The easy answer here is Tim Lincecum. If Lincecum is pitching well again, the Giants are probably in a good spot. Except, that was the exact opposite of what happened last year, so why should it be a qualifier for this year? They did the same thing in 2010, when Pablo Sandoval looked to be the bellwether of an offense that was moribund in its most exciting moments. Yet he did nothing, and the Giants were just fine.

The Giants have been looking for a passable #5 hitter since Pat Burrell caroused his way into that gentle good night. They started last season with Aubrey Huff and 2010 with Mark DeRosa, so maybe the goal is to have the worst possible option hitting fifth to start the season, and then have everything work out? Dunno. But we'll assume that the goal is to have a good #5 hitter and go from there.

Pence looked awful last year, flailing at pitches out of the strike zone over and over again. It's possible, though, that he'll be more relaxed as the incumbent right fielder instead of a trade acquisition who was supposed to solve everything ailing his new team. The other 66.7 percent of the Giants' middle of the order has been consistent when healthy, so Pence getting back to his hitting ways would be most welcome. And if he stinks? He'll keep playing. It's not like the Giants will have an OF prospect pushing him, and there's something of a of a precedent for that kind of lineup management.
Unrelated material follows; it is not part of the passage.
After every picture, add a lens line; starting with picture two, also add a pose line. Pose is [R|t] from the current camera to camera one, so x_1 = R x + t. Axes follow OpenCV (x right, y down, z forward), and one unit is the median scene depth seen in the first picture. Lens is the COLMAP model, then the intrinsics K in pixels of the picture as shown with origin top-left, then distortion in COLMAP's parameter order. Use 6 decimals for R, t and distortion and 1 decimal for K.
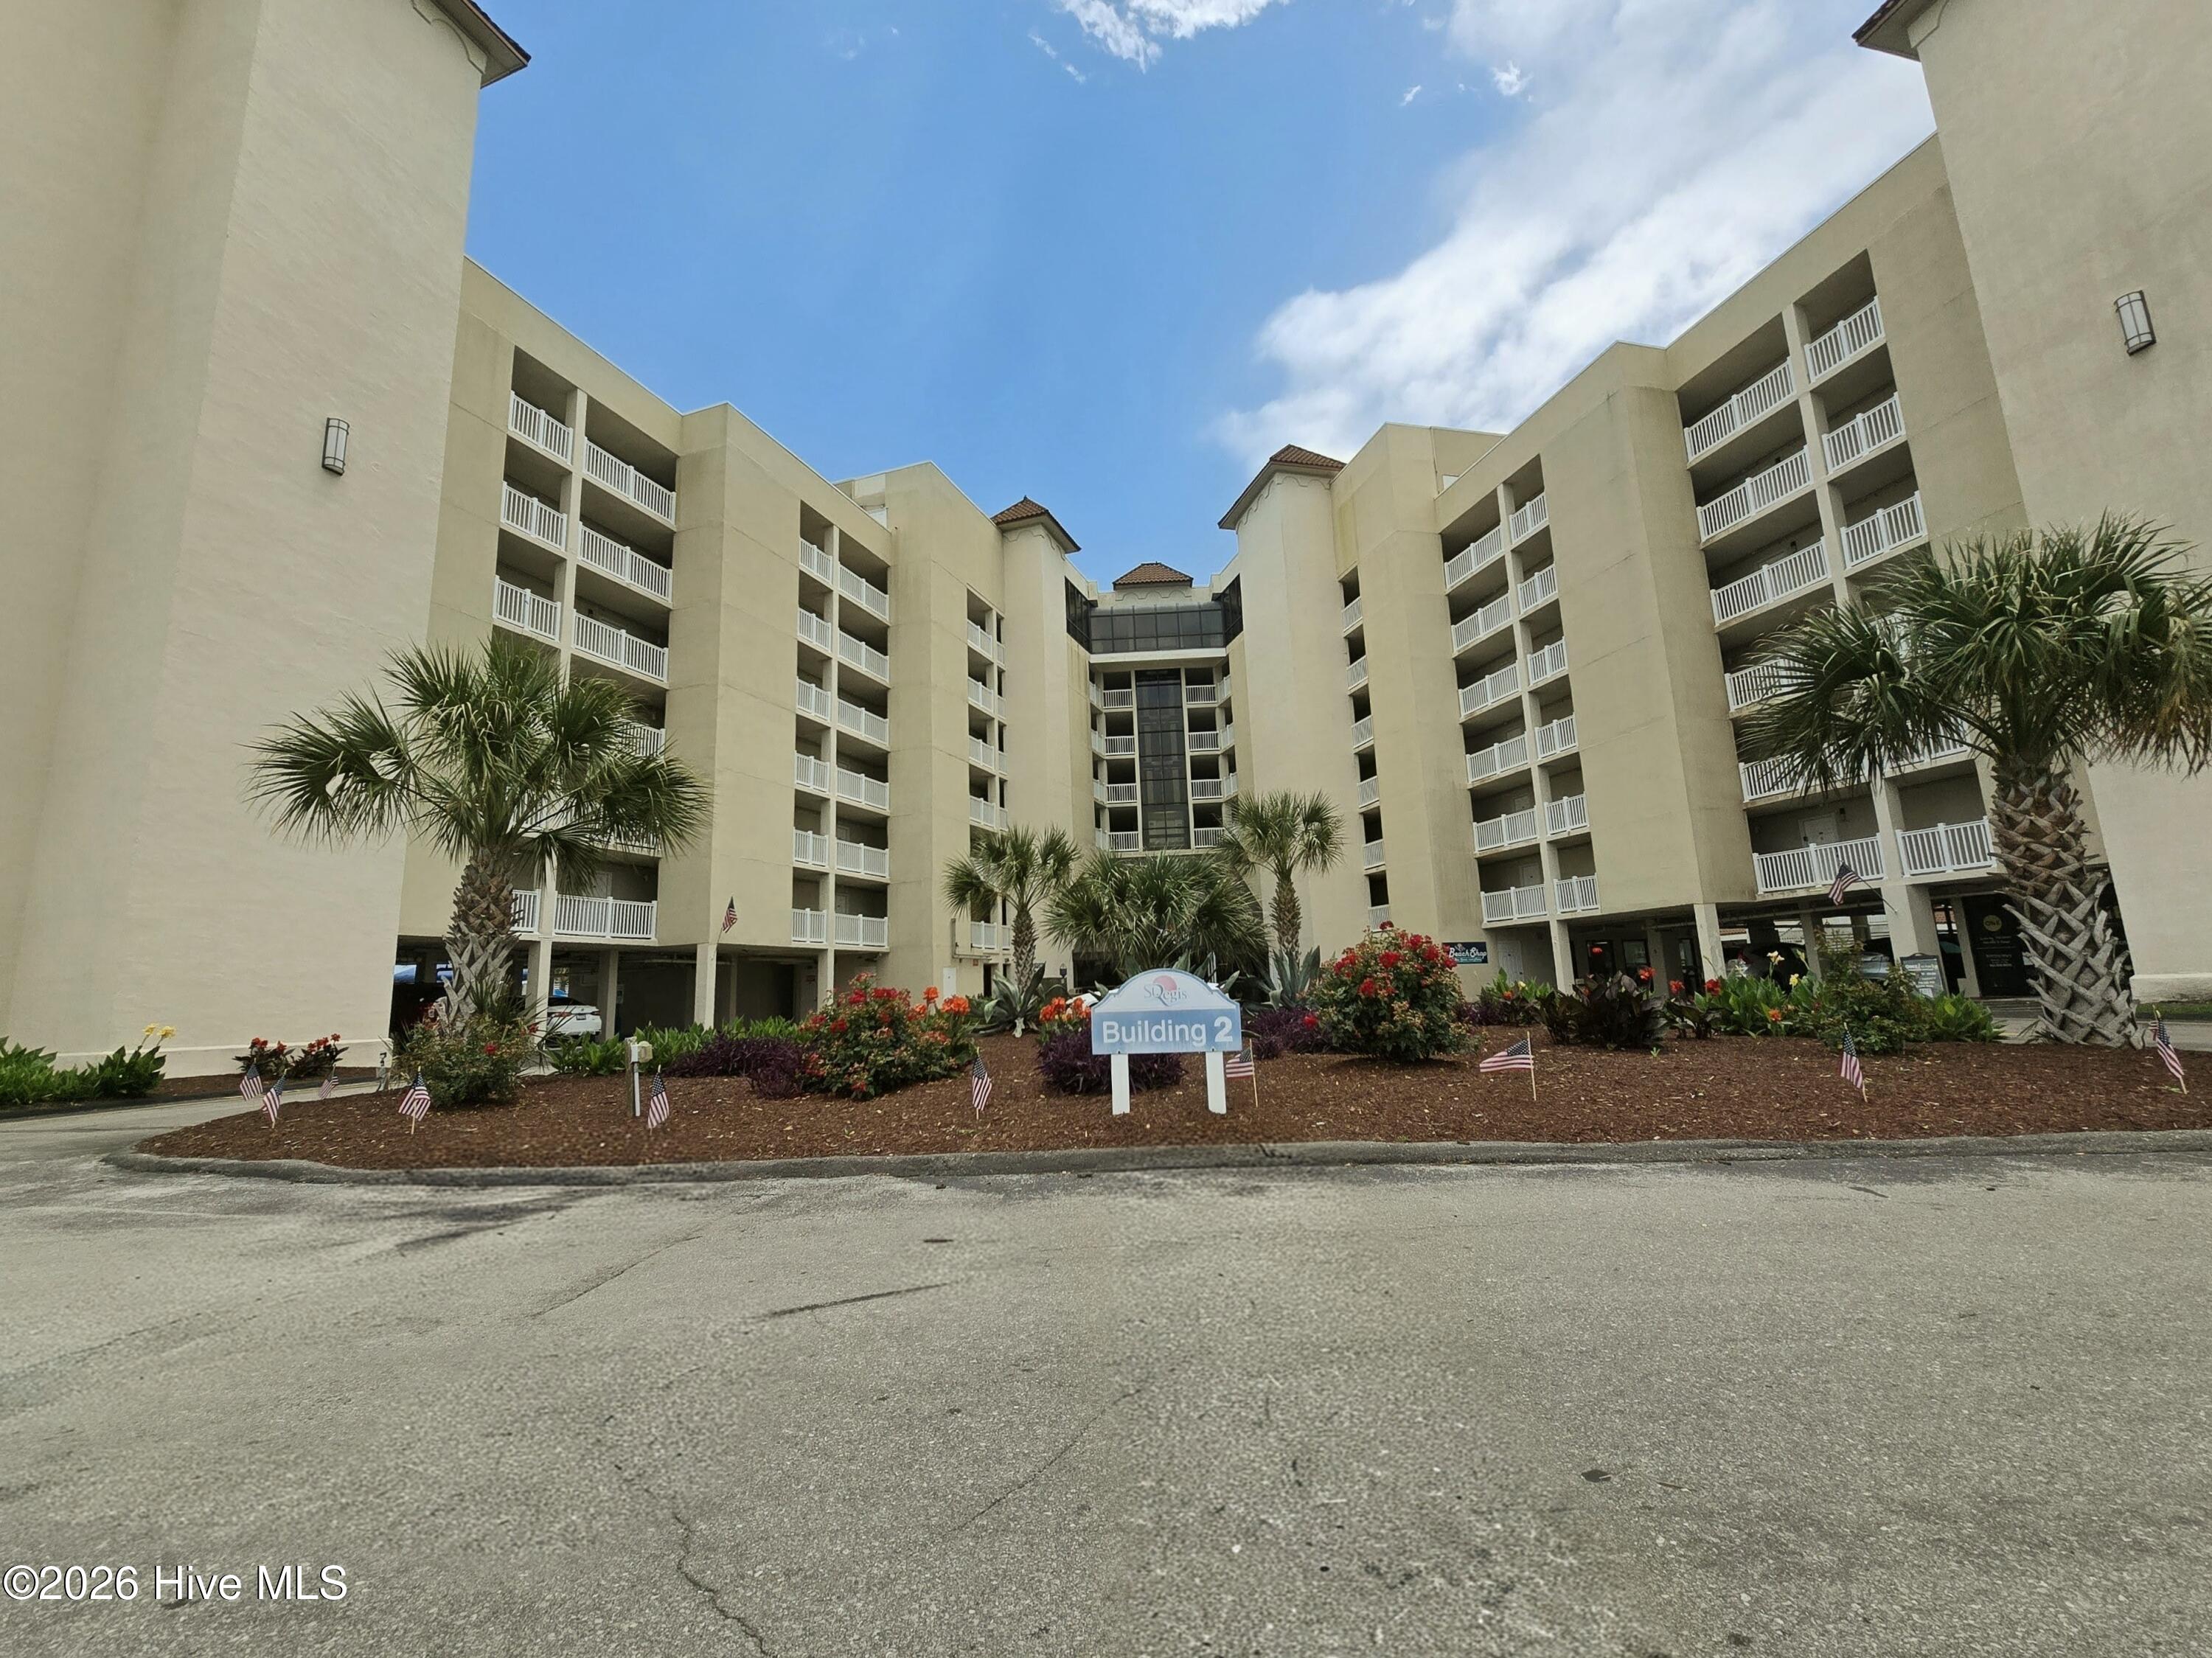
lens RADIAL K [[893.4, 0, 1107.3], [0, 893.4, 839.3], [0, 0, 1]] dist [-0.003060, -0.000585]
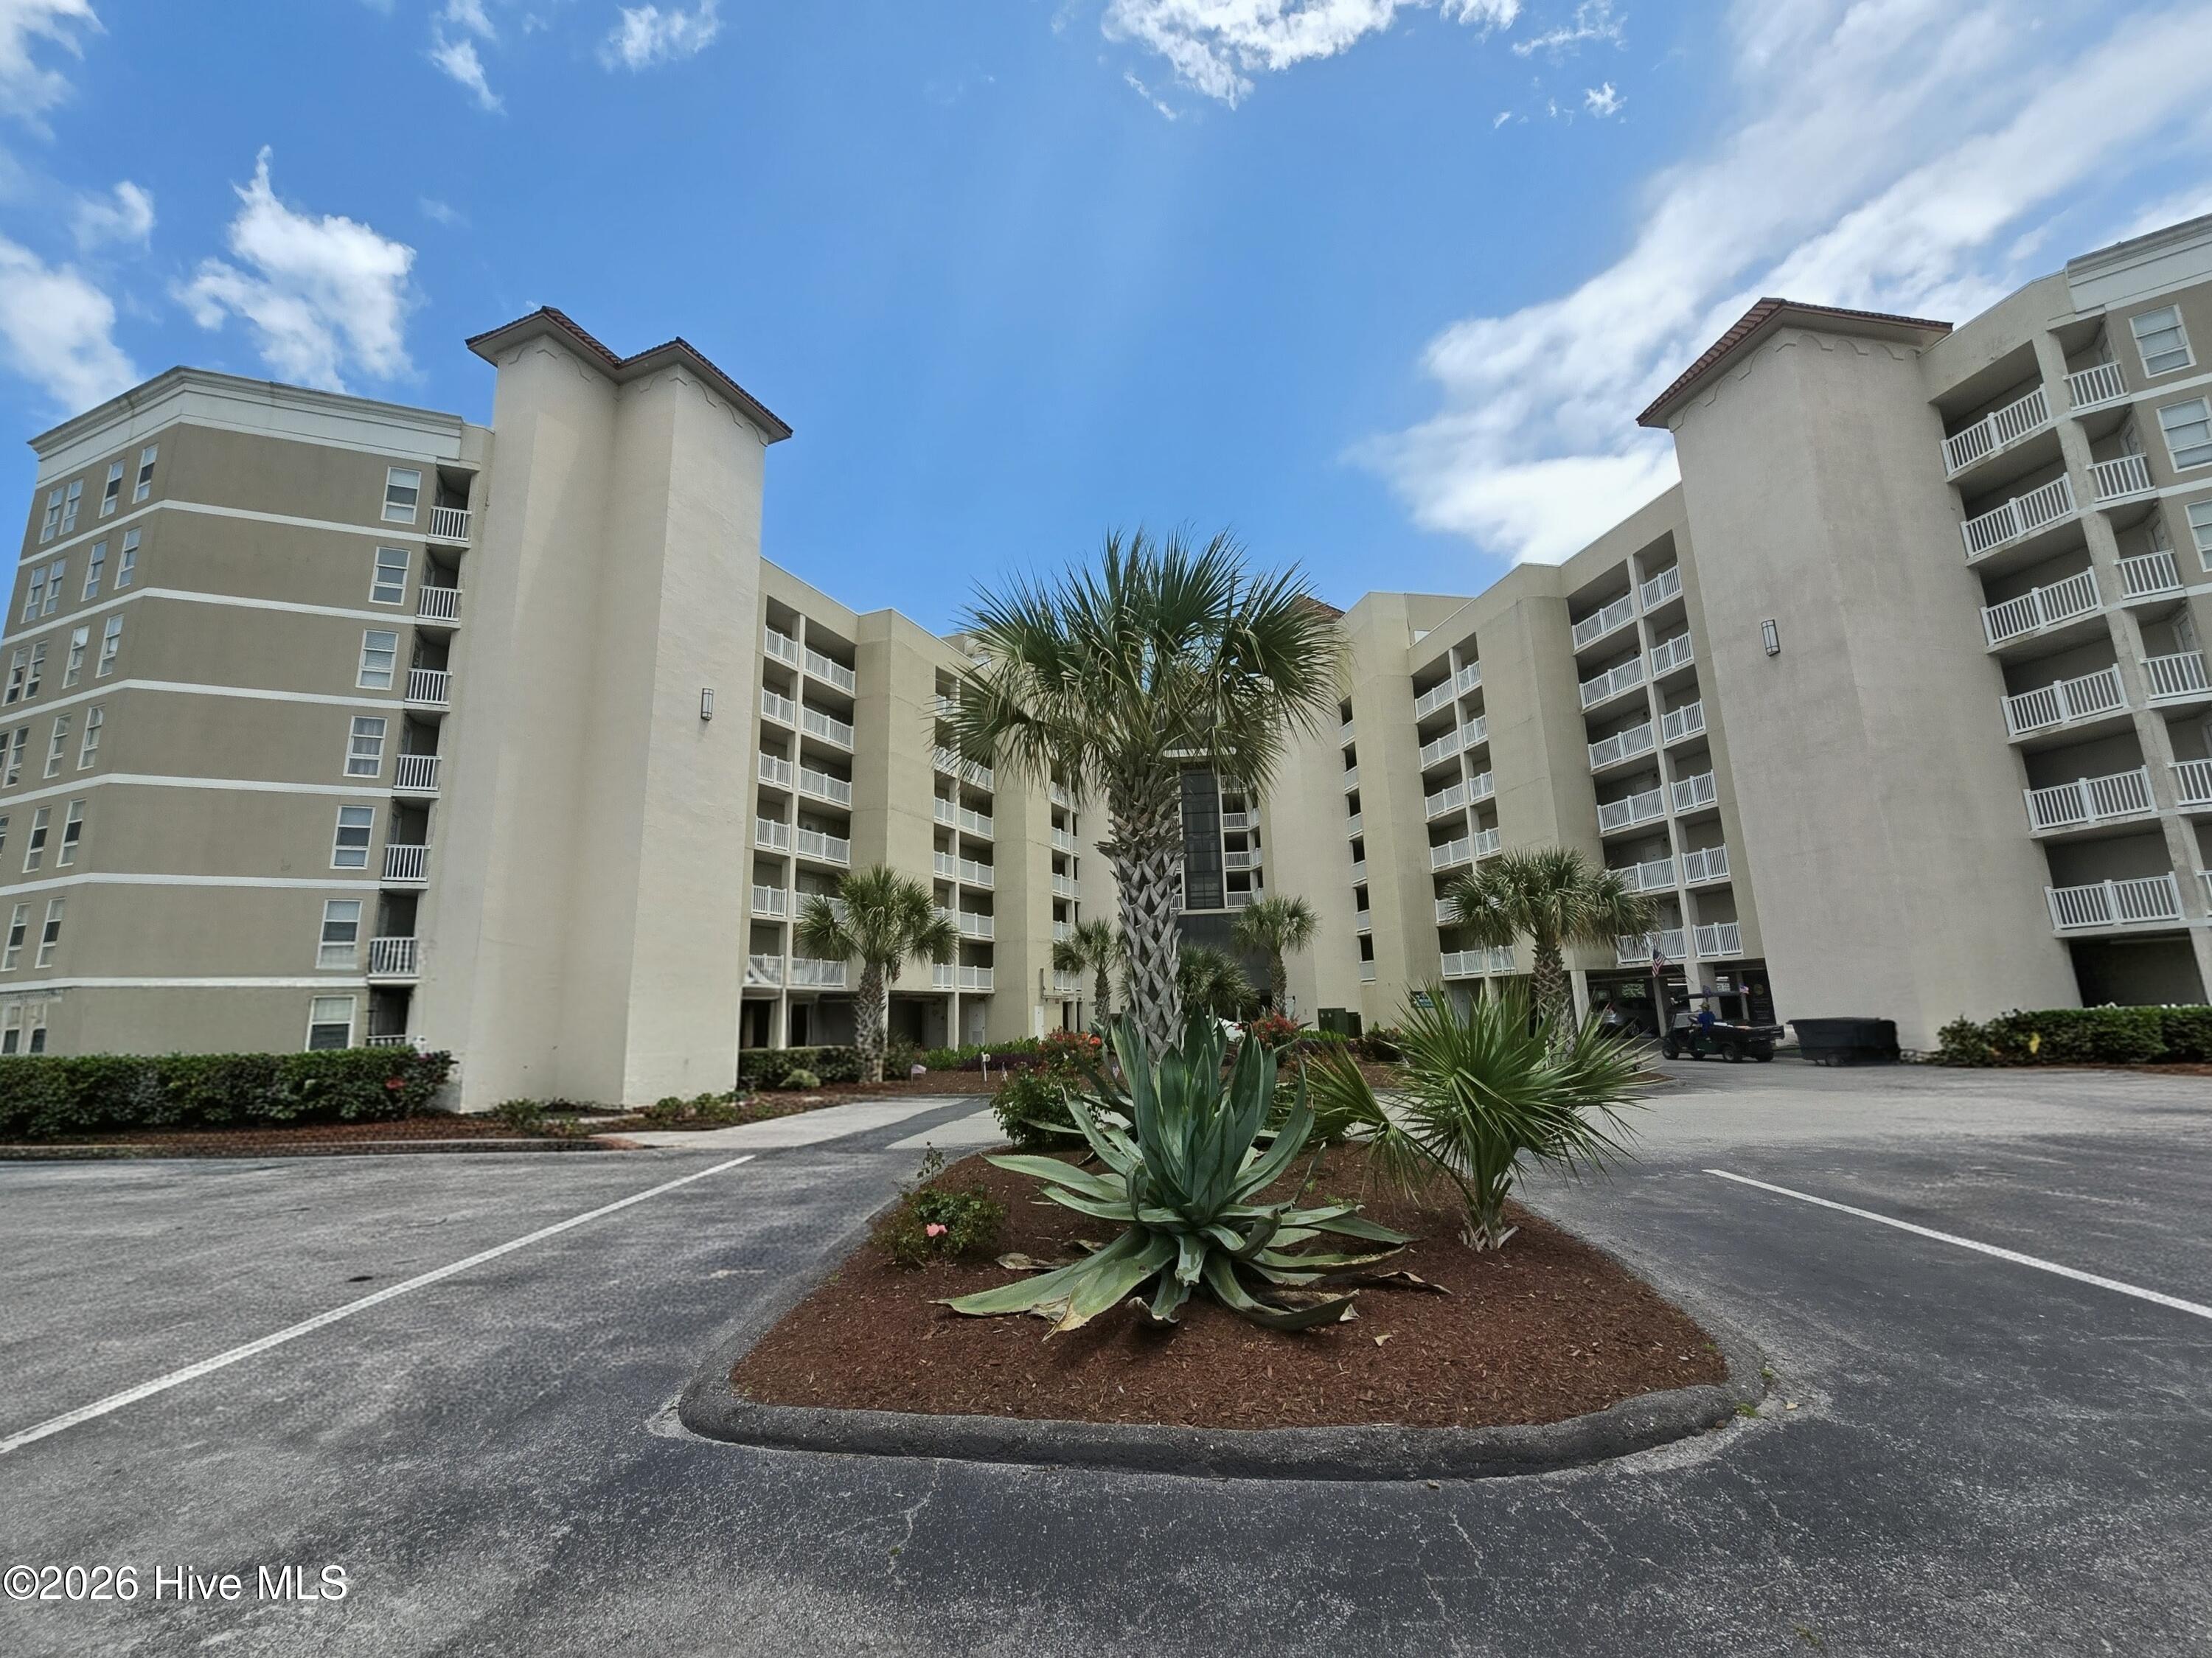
lens RADIAL K [[893.4, 0, 1104.7], [0, 893.4, 829.3], [0, 0, 1]] dist [-0.003060, -0.000585]
pose [[0.998365, -0.001097, -0.057153, -0.003058], [-0.001027, 0.999311, -0.037113, -0.079798], [0.057154, 0.037111, 0.997675, -0.381647]]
So he'd better hit, even if just a little.

Rockies - Drew Pomeranz

The Rockies entered 2011 as favorites to win the NL West, yet by the middle of the season, they had shipped off Ubaldo Jimenez for prospects. What were they thinking? Weren't they in a win-now mode?

Turns out the idea was brilliant. Those early red flags with Jimenez's velocity weren't just a bump in the road, and the whole package of damaged goods is Cleveland's problem now. But if the idea was brilliant, the execution is still an open question. Alex White went from top prospect to a trade asset that fetched a middle reliever -- because it was totally the bullpen that was the problem last year -- which leaves Pomeranz as the last remaining way for the Rockies to turn a well-planned trade into a well-executed trade.

He can do it, too. He was the best starter on the staff, and even though that's like saying he was the most elegant sentence in a Dan Brown novel, it still hints at a competence that's easy to take for granted in a rookie pitcher. And if the Rockies could find a young pitcher who didn't need to be limited to 75 pitches, who didn't collapse under the weight of the thin air, that would almost make their season an automatic success.